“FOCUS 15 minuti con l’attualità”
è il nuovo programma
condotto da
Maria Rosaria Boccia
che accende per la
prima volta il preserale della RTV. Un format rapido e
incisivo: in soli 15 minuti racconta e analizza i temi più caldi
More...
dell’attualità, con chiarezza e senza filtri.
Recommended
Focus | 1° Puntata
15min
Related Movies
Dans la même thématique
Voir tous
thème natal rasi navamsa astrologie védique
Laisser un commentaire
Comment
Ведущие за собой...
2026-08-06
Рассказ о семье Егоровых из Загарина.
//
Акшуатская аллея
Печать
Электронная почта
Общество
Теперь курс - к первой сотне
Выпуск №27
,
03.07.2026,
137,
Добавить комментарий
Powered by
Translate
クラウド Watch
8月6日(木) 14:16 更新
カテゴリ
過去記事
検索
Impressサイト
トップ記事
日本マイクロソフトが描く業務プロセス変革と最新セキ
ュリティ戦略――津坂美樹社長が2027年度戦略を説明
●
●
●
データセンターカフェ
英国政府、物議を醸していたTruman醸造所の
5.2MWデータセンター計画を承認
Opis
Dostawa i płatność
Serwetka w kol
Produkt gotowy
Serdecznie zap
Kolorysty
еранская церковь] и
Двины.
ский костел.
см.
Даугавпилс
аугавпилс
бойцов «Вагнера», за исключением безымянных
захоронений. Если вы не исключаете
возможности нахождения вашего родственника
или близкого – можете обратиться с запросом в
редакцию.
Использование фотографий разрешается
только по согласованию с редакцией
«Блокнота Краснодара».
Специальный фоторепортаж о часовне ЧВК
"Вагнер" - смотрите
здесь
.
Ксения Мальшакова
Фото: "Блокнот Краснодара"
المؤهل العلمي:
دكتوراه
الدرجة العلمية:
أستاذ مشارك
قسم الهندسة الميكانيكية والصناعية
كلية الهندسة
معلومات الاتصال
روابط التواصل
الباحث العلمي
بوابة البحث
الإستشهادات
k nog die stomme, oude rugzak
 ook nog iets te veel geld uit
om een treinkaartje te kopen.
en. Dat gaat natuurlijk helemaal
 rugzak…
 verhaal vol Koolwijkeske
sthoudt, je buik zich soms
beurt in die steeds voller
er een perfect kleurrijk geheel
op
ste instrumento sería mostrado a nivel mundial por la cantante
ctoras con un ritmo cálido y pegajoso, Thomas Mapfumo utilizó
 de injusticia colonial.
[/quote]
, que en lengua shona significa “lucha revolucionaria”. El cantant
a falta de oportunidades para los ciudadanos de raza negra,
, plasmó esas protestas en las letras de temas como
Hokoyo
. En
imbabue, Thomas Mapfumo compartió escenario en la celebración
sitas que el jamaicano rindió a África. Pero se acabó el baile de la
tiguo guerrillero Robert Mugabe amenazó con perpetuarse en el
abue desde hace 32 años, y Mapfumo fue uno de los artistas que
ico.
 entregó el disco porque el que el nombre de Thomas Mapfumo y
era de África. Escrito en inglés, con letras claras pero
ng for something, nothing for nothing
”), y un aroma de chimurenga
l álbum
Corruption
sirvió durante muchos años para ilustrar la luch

#### TASK TO CARRY OUT:
Retype all of the material above with every character intact.

#### SOLVED EXERCISE:
“FOCUS 15 minuti con l’attualità”
è il nuovo programma
condotto da
Maria Rosaria Boccia
che accende per la
prima volta il preserale della RTV. Un format rapido e
incisivo: in soli 15 minuti racconta e analizza i temi più caldi
More...
dell’attualità, con chiarezza e senza filtri.
Recommended
Focus | 1° Puntata
15min
Related Movies
Dans la même thématique
Voir tous
thème natal rasi navamsa astrologie védique
Laisser un commentaire
Comment
Ведущие за собой...
2026-08-06
Рассказ о семье Егоровых из Загарина.
//
Акшуатская аллея
Печать
Электронная почта
Общество
Теперь курс - к первой сотне
Выпуск №27
,
03.07.2026,
137,
Добавить комментарий
Powered by
Translate
クラウド Watch
8月6日(木) 14:16 更新
カテゴリ
過去記事
検索
Impressサイト
トップ記事
日本マイクロソフトが描く業務プロセス変革と最新セキ
ュリティ戦略――津坂美樹社長が2027年度戦略を説明
●
●
●
データセンターカフェ
英国政府、物議を醸していたTruman醸造所の
5.2MWデータセンター計画を承認
Opis
Dostawa i płatność
Serwetka w kol
Produkt gotowy
Serdecznie zap
Kolorysty
еранская церковь] и
Двины.
ский костел.
см.
Даугавпилс
аугавпилс
бойцов «Вагнера», за исключением безымянных
захоронений. Если вы не исключаете
возможности нахождения вашего родственника
или близкого – можете обратиться с запросом в
редакцию.
Использование фотографий разрешается
только по согласованию с редакцией
«Блокнота Краснодара».
Специальный фоторепортаж о часовне ЧВК
"Вагнер" - смотрите
здесь
.
Ксения Мальшакова
Фото: "Блокнот Краснодара"
المؤهل العلمي:
دكتوراه
الدرجة العلمية:
أستاذ مشارك
قسم الهندسة الميكانيكية والصناعية
كلية الهندسة
معلومات الاتصال
روابط التواصل
الباحث العلمي
بوابة البحث
الإستشهادات
k nog die stomme, oude rugzak
 ook nog iets te veel geld uit
om een treinkaartje te kopen.
en. Dat gaat natuurlijk helemaal
 rugzak…
 verhaal vol Koolwijkeske
sthoudt, je buik zich soms
beurt in die steeds voller
er een perfect kleurrijk geheel
op
ste instrumento sería mostrado a nivel mundial por la cantante
ctoras con un ritmo cálido y pegajoso, Thomas Mapfumo utilizó
 de injusticia colonial.
[/quote]
, que en lengua shona significa “lucha revolucionaria”. El cantant
a falta de oportunidades para los ciudadanos de raza negra,
, plasmó esas protestas en las letras de temas como
Hokoyo
. En
imbabue, Thomas Mapfumo compartió escenario en la celebración
sitas que el jamaicano rindió a África. Pero se acabó el baile de la
tiguo guerrillero Robert Mugabe amenazó con perpetuarse en el
abue desde hace 32 años, y Mapfumo fue uno de los artistas que
ico.
 entregó el disco porque el que el nombre de Thomas Mapfumo y
era de África. Escrito en inglés, con letras claras pero
ng for something, nothing for nothing
”), y un aroma de chimurenga
l álbum
Corruption
sirvió durante muchos años para ilustrar la luch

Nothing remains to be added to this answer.